ITEM DA TAREFA 1 -
No texto sobre o sequestro de Fangio, qual é a data do bilhete escrito à mão pelo piloto que fica exposto no Museu da Revolução?
ITEM DA TAREFA 2 -
Dê seguimento ao texto sobre o sequestro de Fangio, começando logo depois da última frase.

TEXTO DE LEITURA -
##############################

Os captores combinaram o local da soltura com pessoas ligadas à embaixada
argentina. Após certa tensão, o processo de entrega, chefiado por Rodriguez, teve
sucesso. “Na hora da devolução, Fangio, quase sorrindo, disse aos três homens que
o esperavam com caras serias: ‘Esses são meus amáveis sequestradores, meus amigos
sequestradores’”, relatou o cubano. O piloto portava uma carta dirigida ao embaixador,
a seu país e ao povo argentino.
O Museu da Revolução, uma das principais atrações turísticas de Cuba, exibe
um texto escrito de próprio punho por Fangio, datado de 24 de fevereiro de 1958,
dia de sua soltura. “Esclareço que durante meu sequestro amável o trato foi completamente
familiar, com atenções cordiais e somente me pediram desculpas por esta situação,
alheia a minha pessoa”, diz a mensagem assinada pelo piloto.
Para os revolucionários, a ação foi um sucesso à medida que ganharam a simpatia
de Fangio e a notícia foi veiculada nos cinco continentes. “É provável que, em alguns
lugares, determinadas pessoas se inteiraram pela primeira vez da existência de Cuba
e souberam que se tratava de um país em luta tenaz por sua soberania, sua liberdade
e sua independência”, escreveu Arnol Rodriguez.
Em 1981, Fangio voltou a Cuba como membro de uma delegação da Mercedez-Benz
para assuntos comerciais e foi recebido no aeroporto por Rodriguez, então integrante
do Ministério de Comércio Exterior. Após reconhecer um de seus sequestradores, o
já ex-piloto cumprimentou-o afetuosamente. Durante a semana que ficou em Havana,
reencontrou outros captores, conheceu Fidel Castro e viu alguns dos logros da Revolução.

##############################

Itens da coleção -
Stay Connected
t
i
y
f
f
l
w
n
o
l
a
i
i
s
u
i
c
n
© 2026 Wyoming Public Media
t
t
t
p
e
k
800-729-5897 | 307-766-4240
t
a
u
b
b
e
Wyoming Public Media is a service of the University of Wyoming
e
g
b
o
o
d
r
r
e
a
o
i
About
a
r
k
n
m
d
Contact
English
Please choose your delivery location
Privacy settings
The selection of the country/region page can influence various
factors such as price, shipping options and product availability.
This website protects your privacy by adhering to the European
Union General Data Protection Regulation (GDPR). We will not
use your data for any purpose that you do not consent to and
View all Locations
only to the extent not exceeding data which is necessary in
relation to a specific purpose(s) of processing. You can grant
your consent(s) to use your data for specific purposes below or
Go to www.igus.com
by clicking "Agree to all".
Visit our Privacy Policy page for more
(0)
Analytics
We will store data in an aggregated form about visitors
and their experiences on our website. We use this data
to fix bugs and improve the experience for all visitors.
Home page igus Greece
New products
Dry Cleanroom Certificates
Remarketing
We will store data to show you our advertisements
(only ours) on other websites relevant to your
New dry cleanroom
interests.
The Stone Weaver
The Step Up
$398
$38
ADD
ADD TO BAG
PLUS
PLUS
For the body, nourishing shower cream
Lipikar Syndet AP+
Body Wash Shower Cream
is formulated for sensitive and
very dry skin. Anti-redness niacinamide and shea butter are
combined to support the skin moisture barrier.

##############################

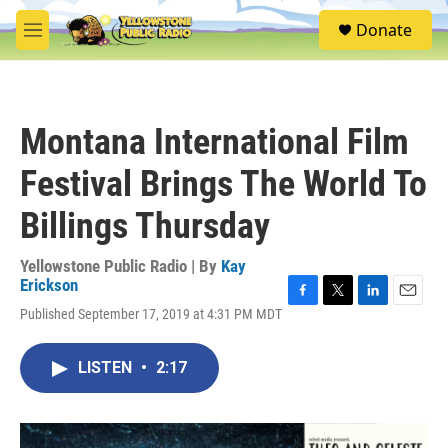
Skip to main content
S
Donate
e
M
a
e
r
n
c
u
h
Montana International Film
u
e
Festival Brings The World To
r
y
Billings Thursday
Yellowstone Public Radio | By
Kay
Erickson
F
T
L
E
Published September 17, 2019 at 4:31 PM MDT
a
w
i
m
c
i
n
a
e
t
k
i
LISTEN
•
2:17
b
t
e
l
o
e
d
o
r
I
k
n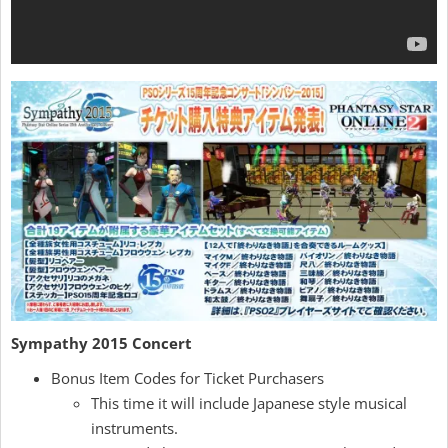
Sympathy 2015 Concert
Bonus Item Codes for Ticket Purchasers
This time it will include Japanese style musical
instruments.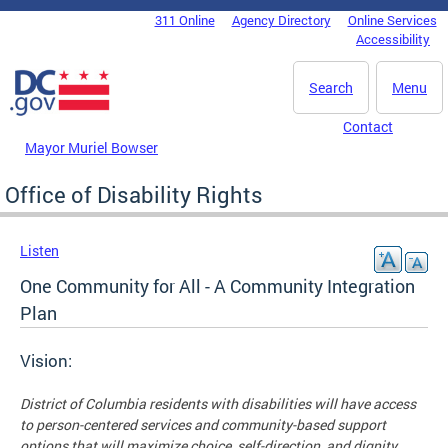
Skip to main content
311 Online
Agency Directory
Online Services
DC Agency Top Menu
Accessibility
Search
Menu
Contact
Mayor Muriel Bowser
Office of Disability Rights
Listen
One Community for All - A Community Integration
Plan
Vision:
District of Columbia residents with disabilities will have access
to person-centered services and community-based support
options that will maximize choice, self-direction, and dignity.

##############################

ESPAÇO DA RESPOSTA 1 -
24 de fevereiro de 1958, o dia em que ele foi solto.

ESPAÇO DA RESPOSTA 2 -
Nos anos de 1982 e 1984, Rodriguez foi a Buenos Aires e voltou a encontrar
Fangio. Em 1983, Faustino Perez, chefe da operação de sequestro, enviou uma saudação
a Fangio com a assinatura “seus amigos sequestradores” para festejar o 25º aniversário
da “retenção patriótica”. Já em 1992, o argentino mandou condolências pela morte
de Perez.
No mesmo ano de 1992, Fangio convidou os captores para o aniversário de
seis anos do museu que leva seu nome na cidade de Balcarce, sua terra natal. Na
ocasião, Rodriguez conheceu a família do argentino e ofereceu ao acervo do memorial
um troféu pela corrida que o piloto não pôde participar. Em 1995, autorizado pela
sobrinha do amigo seriamente doente, o cubano foi um dos poucos a visitá-lo. No
mesmo ano, Fidel Castro e Rodriguez enviaram coroas de flores ao enterro.